On January 4, 2012, Ontario amended O. Reg. 282/98 under the Assessment Act to provide new rules with respect to the assessment of property taxes on renewable energy installations. These amendments apply to facilities that generate electricity using solar energy, wind energy or anaerobic digestion of organic matter. The amendments differentiate between rooftop and ground solar installations, as well as between entities whose primary business is the generation, transmission or distribution of electricity (corporate power producers) and persons who are not ordinarily in the business of electricity generation (ancillary producers).
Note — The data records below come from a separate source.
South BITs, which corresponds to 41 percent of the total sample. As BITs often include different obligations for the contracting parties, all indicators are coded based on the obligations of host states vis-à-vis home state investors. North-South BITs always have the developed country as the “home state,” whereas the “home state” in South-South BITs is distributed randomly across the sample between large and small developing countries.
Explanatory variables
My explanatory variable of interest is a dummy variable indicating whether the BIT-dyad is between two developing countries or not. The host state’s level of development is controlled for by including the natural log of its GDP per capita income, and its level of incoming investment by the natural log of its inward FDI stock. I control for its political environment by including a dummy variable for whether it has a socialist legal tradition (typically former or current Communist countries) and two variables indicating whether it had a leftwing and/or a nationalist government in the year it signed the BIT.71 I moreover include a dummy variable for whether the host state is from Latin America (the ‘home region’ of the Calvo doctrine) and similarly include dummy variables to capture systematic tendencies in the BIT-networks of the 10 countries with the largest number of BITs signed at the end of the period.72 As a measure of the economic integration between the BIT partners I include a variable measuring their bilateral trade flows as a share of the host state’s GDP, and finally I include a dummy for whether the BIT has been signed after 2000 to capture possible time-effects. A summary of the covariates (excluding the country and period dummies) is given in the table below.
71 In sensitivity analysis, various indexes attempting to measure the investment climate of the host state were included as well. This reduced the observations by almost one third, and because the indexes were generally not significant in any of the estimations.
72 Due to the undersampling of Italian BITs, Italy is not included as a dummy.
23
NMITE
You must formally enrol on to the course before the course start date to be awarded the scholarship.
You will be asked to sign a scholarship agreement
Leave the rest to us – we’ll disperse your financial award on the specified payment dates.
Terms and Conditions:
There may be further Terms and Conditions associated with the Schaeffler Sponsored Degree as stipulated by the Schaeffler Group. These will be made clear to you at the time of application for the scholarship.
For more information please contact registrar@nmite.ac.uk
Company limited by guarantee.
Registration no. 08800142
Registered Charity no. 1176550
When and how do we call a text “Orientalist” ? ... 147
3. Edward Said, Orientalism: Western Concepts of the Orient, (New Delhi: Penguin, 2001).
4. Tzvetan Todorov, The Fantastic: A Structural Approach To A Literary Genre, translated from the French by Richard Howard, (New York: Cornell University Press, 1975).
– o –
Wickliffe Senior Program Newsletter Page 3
For rooftop solar installations the amendments provide that the assessment and tax classification of property will not change due to the addition of a renewable energy installation on the rooftop of a building. For ground-mounted installations, the property tax treatment will depend upon the size and location of the facility as well as who is conducting the generation.  Corporate power producers will be taxed at the industrial rate, regardless of the size of the facility. With respect to ancillary producers, no changes were made with respect to ancillary producers up to 10 kW. Ancillary producers of greater than 10 kW of solar or wind energy will be taxed at the surrounding land use rate for up to 500 kW and then at the industrial rate for the proportion over 500 kW. On-farm anaerobic digesters over 10 kW, which are operated by farmers, will be taxed at the surrounding land use rate regardless of size. These amendments took effect as of January 1, 2011.